All this week I’ve been in Oracle training to learn more about SQL, PL/SQL, and DBAing. I completed the classroom excercises well ahead of schedule, and since there was no Internet access, I had but one activity left: thinking.
I was quite suprised that while our instructor knew many of the ins and outs of Oracle, basic questions I had about the language, it’s syntax, or why things were the way they are, that the instructor didn’t know, and worse filled in the gap of knowledge with double talk.
On a side note, that really bothers me. If someone says they don’t know to me, that’s a perfectly acceptable answer. I don’t expect experts to know everything. I’ll research elsewhere, and if I find the solution, I’ll make sure they get the answer too. However, when it’s a matter making up cruft to save face, then I have a problem and I lose confidence in the expert on a number of grounds.
But back to the original train of thought. It was spawned when the instructor said “many of the DBAs out there don’t know PL/SQL” — this is an acceptable fact, as PL/SQL is an Oracle-thing. But when the phrase “or how to program” was added, I started to take notice.
How come an Oracle DBA can make a six-figure salary with such a limited set of generic skills, while numerous people I know dripping with portable skill sets are struggling to find jobs paying half that amount. Then it hits me:
1. Their lingo covers it up to make the technical sound unapproachable. For instance, IBM mainframe consultants will talk amongst themselves about a ‘DATA SET’ — however if you the low-level peon happened to learn “that’s just a file like any other you use” then you’d start to get a little pissed about the value you were getting. And so, much of the Oracle training went: there were all kinds of techno-babble names for things which I remember learning in BASIC classes in the 6th grade. None of these application-terms seemed to match the terms already in use by the mathamatics community.
2. Supply and Demand. Let’s pick on Oracle again just for fun(personally, I think it’s the best of the commercial databases out there). Oracle is expensive.

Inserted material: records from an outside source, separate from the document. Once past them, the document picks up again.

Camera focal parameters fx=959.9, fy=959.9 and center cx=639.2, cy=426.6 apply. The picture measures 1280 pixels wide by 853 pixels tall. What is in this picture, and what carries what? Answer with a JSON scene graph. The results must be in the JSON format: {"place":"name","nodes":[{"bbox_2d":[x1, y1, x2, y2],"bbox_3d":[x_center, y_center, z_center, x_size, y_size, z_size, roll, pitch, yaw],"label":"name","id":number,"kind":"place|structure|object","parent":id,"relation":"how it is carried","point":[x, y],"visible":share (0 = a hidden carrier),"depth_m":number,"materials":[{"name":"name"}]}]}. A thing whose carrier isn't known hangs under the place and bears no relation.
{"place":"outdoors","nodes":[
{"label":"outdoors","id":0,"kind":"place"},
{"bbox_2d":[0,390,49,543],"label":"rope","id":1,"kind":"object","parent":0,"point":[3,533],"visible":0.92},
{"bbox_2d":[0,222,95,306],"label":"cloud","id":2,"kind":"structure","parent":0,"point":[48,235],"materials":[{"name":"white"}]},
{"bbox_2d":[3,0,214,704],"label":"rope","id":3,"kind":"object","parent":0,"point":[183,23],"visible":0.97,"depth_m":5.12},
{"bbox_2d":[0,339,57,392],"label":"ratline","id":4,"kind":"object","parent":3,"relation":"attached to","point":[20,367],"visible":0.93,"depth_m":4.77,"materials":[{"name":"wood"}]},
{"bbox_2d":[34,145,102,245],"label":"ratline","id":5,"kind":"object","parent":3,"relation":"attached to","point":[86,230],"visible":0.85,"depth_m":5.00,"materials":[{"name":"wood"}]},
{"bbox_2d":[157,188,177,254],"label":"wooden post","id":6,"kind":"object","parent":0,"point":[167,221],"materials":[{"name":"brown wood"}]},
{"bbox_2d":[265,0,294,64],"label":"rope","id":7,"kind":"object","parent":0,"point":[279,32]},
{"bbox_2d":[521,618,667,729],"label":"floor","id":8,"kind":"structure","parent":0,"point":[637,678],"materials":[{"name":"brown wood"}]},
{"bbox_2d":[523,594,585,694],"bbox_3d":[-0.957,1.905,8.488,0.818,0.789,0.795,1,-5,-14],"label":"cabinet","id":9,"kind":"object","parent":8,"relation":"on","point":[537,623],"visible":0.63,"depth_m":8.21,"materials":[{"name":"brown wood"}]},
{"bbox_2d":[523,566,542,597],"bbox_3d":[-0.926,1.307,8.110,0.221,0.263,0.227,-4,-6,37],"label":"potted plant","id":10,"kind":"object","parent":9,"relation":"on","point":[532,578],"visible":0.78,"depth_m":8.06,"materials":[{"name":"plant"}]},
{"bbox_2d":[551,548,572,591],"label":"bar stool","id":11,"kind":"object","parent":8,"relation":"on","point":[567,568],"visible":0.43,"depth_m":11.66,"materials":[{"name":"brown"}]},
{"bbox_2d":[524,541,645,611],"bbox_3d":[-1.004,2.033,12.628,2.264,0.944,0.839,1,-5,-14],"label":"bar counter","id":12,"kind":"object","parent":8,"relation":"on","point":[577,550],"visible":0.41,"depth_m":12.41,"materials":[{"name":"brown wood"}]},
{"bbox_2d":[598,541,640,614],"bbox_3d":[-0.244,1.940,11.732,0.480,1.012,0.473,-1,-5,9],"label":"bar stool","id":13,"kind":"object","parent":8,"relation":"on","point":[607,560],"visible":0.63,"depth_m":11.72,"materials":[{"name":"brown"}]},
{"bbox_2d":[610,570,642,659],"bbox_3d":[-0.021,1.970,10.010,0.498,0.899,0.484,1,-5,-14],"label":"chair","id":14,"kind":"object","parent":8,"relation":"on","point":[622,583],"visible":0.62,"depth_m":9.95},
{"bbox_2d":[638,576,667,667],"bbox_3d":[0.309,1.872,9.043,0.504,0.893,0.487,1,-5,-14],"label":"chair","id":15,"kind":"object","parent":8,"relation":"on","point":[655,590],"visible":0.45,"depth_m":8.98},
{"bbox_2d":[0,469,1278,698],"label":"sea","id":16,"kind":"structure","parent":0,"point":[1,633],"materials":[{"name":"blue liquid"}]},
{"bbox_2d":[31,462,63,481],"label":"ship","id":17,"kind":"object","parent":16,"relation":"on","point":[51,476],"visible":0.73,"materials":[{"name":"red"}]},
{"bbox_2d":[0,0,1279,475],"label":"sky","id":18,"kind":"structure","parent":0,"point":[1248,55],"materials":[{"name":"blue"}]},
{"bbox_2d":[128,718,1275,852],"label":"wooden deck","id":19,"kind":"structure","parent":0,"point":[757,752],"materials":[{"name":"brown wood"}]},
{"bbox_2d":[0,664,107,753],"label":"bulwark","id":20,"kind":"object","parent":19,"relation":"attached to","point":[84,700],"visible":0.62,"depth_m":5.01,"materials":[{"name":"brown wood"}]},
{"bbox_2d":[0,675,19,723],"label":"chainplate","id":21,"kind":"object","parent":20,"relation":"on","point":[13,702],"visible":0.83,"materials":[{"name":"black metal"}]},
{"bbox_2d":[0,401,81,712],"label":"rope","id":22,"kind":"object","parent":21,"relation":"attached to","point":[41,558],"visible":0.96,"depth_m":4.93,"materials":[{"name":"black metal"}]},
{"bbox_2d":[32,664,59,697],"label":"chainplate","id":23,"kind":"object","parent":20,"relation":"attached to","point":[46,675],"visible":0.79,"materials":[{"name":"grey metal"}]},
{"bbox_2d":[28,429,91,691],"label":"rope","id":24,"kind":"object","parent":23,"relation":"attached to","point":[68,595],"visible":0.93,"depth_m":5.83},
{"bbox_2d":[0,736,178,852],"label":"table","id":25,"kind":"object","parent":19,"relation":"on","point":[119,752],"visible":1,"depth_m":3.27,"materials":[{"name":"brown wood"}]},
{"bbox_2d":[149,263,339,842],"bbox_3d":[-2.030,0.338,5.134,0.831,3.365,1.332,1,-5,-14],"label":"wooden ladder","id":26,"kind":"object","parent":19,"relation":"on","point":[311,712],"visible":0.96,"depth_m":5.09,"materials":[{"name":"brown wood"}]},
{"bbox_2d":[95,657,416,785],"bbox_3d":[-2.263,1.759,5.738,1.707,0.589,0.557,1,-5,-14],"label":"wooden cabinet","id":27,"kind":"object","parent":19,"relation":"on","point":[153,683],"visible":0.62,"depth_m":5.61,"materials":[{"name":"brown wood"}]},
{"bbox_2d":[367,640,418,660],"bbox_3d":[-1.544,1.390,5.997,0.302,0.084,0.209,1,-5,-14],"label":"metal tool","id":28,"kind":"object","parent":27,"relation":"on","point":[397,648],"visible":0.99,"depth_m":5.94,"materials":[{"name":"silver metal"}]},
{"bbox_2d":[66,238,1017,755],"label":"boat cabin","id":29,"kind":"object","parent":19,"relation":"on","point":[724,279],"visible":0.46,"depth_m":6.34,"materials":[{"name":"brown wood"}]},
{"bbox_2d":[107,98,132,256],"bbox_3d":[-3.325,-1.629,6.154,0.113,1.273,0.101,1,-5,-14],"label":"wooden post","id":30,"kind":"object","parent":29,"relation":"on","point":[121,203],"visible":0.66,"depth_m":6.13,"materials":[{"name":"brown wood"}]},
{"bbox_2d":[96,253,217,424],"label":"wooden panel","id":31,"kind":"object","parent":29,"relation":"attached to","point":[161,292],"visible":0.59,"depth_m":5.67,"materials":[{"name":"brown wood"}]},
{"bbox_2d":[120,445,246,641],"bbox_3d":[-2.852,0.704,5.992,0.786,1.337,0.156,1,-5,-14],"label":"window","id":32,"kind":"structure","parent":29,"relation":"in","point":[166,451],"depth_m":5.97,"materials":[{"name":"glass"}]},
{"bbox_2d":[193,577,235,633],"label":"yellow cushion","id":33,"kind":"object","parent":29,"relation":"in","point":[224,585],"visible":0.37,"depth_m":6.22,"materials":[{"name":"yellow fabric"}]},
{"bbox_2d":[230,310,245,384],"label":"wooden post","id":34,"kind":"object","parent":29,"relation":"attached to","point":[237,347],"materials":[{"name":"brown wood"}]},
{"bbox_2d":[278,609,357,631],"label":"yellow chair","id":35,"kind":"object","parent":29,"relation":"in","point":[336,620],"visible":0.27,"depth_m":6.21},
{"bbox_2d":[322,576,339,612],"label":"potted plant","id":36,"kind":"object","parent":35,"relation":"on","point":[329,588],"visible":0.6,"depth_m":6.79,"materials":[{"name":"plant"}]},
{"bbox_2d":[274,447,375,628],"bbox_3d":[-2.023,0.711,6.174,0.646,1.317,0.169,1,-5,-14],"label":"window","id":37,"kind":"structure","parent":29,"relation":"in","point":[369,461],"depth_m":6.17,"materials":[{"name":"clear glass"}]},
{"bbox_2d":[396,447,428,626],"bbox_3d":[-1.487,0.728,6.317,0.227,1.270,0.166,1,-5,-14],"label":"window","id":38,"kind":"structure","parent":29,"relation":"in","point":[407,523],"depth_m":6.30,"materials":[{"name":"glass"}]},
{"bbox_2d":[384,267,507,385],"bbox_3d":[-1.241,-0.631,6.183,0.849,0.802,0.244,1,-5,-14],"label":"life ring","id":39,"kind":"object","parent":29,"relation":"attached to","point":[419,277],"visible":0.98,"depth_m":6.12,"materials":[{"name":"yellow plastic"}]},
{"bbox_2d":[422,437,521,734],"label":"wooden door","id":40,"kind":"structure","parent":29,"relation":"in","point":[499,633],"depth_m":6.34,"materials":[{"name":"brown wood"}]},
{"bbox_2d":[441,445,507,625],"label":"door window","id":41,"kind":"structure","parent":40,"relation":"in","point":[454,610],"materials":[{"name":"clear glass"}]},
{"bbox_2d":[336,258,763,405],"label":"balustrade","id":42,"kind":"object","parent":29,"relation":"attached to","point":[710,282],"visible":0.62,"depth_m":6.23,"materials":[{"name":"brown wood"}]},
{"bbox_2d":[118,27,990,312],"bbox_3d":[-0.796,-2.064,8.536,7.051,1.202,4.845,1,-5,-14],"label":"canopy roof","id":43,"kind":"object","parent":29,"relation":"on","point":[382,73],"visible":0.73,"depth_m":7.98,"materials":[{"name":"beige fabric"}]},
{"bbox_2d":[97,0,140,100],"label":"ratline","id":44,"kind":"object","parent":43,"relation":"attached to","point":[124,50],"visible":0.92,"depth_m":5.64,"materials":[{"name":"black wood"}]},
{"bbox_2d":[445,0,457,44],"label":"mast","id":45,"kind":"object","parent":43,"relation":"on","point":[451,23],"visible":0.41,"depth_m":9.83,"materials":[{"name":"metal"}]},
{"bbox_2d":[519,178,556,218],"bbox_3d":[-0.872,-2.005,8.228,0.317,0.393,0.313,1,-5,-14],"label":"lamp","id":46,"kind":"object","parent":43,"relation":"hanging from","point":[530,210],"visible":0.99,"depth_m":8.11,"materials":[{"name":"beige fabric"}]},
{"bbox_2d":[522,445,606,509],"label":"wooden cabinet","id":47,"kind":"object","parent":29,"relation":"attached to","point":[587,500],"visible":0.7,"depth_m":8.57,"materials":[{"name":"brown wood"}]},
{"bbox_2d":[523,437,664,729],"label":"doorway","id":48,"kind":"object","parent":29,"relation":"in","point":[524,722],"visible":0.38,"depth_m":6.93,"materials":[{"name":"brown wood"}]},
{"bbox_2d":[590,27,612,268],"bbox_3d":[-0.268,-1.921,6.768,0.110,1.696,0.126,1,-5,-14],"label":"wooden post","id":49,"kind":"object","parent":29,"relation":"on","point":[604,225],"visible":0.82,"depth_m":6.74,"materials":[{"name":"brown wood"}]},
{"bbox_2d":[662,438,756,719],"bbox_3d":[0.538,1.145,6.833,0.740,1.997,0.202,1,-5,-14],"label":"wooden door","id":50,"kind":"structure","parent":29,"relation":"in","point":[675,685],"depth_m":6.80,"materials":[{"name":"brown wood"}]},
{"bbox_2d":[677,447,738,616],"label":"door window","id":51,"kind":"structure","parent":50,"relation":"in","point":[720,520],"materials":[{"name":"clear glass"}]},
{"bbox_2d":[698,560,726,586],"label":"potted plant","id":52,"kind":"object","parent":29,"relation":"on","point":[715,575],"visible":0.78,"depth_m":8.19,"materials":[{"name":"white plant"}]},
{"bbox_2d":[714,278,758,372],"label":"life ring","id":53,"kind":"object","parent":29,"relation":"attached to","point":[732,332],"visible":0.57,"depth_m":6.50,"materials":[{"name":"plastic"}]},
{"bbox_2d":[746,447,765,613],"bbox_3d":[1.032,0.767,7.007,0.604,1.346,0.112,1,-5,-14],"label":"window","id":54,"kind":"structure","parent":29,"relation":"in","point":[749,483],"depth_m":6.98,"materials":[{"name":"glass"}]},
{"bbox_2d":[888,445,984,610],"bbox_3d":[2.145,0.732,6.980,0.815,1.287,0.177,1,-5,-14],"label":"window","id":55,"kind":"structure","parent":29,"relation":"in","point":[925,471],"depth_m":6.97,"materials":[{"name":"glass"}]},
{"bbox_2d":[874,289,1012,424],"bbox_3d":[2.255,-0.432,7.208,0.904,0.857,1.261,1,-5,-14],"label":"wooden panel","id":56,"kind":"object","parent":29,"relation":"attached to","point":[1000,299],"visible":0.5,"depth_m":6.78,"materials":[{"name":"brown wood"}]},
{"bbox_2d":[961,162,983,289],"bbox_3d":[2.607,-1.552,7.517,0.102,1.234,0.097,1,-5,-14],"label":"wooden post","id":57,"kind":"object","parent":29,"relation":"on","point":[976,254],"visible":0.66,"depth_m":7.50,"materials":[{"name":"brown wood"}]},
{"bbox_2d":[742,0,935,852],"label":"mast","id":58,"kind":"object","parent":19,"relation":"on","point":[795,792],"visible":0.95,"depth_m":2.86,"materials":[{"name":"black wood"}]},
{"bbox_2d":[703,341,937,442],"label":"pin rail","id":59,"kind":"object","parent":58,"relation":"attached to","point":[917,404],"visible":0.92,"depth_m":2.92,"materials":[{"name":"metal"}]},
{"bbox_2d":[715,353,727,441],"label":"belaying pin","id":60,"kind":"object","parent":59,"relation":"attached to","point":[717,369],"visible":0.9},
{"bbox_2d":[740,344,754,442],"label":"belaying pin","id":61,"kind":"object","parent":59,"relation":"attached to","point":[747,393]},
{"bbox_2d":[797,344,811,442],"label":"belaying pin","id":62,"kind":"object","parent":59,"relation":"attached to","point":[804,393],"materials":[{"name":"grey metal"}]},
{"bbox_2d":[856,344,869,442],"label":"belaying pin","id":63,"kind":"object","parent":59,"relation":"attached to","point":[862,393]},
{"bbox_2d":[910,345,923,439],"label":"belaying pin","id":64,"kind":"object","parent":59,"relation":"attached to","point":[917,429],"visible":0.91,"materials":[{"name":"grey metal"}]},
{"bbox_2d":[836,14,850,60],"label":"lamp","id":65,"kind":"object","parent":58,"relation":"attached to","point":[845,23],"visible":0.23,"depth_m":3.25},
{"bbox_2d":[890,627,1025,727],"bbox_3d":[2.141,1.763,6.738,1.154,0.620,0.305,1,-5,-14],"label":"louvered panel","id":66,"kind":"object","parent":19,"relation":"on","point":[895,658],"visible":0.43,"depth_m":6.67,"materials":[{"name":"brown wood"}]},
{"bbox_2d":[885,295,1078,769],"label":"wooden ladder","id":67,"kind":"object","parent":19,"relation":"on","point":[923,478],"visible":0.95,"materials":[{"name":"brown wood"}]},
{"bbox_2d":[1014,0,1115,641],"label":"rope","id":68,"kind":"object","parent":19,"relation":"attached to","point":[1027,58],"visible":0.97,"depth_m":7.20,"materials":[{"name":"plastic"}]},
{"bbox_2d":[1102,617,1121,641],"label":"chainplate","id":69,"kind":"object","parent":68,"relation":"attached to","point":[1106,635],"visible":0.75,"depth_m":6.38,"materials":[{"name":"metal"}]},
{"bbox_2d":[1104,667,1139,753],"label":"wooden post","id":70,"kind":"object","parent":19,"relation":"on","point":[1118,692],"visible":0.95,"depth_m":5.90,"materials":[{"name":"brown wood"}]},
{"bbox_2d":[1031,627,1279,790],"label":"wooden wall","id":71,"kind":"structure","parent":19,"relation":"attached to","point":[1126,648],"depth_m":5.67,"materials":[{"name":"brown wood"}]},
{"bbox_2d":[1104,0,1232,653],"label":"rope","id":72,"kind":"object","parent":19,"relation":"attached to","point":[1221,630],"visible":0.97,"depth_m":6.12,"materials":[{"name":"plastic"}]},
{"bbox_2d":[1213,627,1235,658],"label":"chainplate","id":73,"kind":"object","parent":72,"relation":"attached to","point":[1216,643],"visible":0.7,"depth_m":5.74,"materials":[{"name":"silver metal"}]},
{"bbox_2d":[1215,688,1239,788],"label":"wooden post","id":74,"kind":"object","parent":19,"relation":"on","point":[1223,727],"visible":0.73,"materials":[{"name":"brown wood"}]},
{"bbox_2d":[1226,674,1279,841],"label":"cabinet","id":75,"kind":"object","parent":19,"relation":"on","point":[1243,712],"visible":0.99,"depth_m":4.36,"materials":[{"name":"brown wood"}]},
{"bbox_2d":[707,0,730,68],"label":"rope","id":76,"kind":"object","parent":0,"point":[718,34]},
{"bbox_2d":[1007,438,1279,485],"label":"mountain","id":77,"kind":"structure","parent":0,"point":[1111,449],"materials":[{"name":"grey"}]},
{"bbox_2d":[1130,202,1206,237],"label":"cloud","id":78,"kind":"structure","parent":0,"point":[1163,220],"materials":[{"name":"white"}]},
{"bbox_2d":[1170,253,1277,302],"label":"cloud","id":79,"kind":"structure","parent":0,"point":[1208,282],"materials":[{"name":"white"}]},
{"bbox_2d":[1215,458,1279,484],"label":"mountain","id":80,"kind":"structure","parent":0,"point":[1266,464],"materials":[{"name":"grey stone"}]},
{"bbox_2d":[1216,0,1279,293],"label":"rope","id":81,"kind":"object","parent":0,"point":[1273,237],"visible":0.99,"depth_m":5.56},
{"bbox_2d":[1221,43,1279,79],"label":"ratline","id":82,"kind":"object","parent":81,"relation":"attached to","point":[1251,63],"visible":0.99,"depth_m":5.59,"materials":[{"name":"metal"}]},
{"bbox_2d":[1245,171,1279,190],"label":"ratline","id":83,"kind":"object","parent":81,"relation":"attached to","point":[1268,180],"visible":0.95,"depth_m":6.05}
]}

Oracle training is expensive. You don’t need many Oracle experts to do things “right” — but you do need at least one. Consequentially a company will put all of it’s eggs into one basket and train one person to be the DBA. Then they keep them there with golden handcuffs. Now, look at C/C++ people. You can get programmers a dime a dozen. Unfortnately there’s no real way to rank how good one is over another without doing some tedious work. Oracle solves that problem by handing you a certificate. Like many training classes, you get a certificate for paying tuition. Naturally, you’d think that an employer would be smart enough to look for a certification over a certificate (which usually means you passed a test). However, testing is no match for experience. I’ve known a number of MS certified people who were clueless. Before I ever wrote a line of Java code, I was able to pass their certification test. Finally, in your daily commute to work, how many drivers do you see doing illegal (or just plain dangerous) things on the road who “passed” driving certification from the DMV? The whole point is that expense and convolution can keep supply low and demand high.
3. But the real reason is: these people are solving real business problems. Everyone loves a hero. Fire fighters get more praise than fire prevention marshals… yet, who saves more lives in the long run? Your typical programers and highly-skilled techies are able to build amazing things, but it will always be the instant gratification of DBAs and Unix Admins that will draw managements attention. The interesting part is that those techies have the knowledge to do these jobs already, but aren’t challeneged by them and the domain terminology is used as a barrier to create frustration. The secret is that these positions don’t deal with technology nor products! They deal with *service*.
All one has to do, it seems, is pick a domain (like Unix systems or databases or something) which there are a large number of consumers within an organization, learn -just that domain-, and understand how to make reasonably decent trade-offs [e.g., space vs. speed].